Exercise:
Extract all lines that hold "Эксперт" from the records below.

Dataset records:
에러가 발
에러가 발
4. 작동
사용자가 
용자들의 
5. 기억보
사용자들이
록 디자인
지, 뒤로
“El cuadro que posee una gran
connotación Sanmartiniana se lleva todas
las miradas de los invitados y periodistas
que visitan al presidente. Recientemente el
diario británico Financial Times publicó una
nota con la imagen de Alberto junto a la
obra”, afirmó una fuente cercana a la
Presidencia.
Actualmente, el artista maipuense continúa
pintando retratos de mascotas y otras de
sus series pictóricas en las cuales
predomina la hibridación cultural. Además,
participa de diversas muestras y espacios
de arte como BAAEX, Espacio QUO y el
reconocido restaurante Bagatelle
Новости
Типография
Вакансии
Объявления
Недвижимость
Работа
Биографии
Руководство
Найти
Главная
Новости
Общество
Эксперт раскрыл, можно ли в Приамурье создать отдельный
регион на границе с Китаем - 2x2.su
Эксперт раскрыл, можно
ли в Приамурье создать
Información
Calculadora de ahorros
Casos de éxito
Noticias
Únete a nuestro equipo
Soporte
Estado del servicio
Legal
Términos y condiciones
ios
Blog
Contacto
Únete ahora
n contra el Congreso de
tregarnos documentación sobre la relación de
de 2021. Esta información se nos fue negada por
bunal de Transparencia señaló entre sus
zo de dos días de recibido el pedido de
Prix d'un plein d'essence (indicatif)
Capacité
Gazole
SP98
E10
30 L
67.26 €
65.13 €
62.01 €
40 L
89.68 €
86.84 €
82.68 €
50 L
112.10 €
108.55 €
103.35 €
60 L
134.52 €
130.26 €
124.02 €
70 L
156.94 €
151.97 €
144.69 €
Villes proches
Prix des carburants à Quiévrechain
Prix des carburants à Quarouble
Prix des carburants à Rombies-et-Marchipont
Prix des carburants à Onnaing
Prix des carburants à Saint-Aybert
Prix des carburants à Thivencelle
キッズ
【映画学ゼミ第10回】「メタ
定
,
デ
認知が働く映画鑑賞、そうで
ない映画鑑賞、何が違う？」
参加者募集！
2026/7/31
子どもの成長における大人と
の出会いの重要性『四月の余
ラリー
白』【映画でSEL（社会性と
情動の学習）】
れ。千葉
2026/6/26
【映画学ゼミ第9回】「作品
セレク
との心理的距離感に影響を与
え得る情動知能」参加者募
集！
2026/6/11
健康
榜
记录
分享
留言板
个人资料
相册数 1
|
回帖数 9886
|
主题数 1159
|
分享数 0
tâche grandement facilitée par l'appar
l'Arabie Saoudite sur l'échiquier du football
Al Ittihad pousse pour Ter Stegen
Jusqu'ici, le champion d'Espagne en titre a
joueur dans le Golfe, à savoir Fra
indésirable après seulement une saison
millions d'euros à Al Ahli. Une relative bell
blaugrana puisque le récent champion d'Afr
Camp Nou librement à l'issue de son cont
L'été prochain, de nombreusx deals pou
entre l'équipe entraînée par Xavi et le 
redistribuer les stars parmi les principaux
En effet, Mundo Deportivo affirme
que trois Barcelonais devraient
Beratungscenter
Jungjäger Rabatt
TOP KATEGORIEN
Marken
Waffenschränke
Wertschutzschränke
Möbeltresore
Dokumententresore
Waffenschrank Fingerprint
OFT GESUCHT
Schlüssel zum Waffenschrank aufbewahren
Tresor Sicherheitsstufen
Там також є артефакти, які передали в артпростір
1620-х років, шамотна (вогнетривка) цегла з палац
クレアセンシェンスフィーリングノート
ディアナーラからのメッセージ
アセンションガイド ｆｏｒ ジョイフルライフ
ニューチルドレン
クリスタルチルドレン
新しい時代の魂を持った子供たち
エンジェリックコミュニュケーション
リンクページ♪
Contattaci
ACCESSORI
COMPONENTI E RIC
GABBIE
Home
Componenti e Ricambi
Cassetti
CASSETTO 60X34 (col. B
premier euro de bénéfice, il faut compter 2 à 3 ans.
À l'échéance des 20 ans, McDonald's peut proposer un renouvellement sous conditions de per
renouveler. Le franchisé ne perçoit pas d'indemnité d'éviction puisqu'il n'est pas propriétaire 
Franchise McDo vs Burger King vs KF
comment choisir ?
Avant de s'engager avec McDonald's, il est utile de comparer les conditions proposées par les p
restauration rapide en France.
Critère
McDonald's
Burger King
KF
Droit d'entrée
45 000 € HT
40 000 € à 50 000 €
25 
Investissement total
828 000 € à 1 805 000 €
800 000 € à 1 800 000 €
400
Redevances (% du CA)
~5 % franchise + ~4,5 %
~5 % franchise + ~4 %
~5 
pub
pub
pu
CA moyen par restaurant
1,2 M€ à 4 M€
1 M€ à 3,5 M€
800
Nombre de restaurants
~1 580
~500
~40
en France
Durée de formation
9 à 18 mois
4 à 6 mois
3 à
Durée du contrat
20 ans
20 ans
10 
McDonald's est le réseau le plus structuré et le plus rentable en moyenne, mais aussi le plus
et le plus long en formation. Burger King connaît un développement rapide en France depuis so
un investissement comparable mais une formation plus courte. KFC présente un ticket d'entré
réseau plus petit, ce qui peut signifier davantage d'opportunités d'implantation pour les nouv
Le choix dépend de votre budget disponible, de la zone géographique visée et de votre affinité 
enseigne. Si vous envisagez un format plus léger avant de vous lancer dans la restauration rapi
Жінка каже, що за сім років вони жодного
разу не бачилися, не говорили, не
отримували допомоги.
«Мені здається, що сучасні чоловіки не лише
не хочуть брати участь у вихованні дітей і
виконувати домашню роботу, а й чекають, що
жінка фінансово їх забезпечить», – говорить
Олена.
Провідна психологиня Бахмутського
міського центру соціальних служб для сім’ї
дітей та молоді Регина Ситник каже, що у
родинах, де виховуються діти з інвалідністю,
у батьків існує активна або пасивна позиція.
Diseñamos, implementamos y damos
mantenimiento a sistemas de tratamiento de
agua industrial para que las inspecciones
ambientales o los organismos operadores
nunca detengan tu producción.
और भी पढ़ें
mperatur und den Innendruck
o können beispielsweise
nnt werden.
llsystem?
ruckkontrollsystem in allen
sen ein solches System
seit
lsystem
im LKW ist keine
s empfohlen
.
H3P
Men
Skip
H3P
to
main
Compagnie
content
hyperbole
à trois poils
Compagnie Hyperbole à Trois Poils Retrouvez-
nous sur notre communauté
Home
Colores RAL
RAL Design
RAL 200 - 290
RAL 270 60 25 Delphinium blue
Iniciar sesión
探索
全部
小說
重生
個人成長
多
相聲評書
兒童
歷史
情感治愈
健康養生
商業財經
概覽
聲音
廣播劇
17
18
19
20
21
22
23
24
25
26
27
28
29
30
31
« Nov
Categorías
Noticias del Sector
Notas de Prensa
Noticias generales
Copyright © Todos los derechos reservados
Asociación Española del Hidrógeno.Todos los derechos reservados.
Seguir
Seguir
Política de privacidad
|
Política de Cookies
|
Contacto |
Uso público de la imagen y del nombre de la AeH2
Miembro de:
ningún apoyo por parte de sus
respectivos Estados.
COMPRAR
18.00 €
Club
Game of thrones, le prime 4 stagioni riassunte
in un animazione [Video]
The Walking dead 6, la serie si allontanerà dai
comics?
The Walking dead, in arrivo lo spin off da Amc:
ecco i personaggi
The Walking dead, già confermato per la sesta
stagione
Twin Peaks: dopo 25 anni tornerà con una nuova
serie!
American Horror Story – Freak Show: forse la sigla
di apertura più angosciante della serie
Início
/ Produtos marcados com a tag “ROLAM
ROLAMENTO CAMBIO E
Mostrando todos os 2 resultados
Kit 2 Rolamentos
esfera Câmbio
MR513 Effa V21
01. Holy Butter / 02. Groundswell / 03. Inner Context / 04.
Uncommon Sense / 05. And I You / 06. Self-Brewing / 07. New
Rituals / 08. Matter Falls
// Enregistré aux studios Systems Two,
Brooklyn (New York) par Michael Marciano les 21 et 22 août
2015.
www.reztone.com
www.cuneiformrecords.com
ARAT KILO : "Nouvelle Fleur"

Result:
Эксперт раскрыл, можно ли в Приамурье создать отдельный
Эксперт раскрыл, можно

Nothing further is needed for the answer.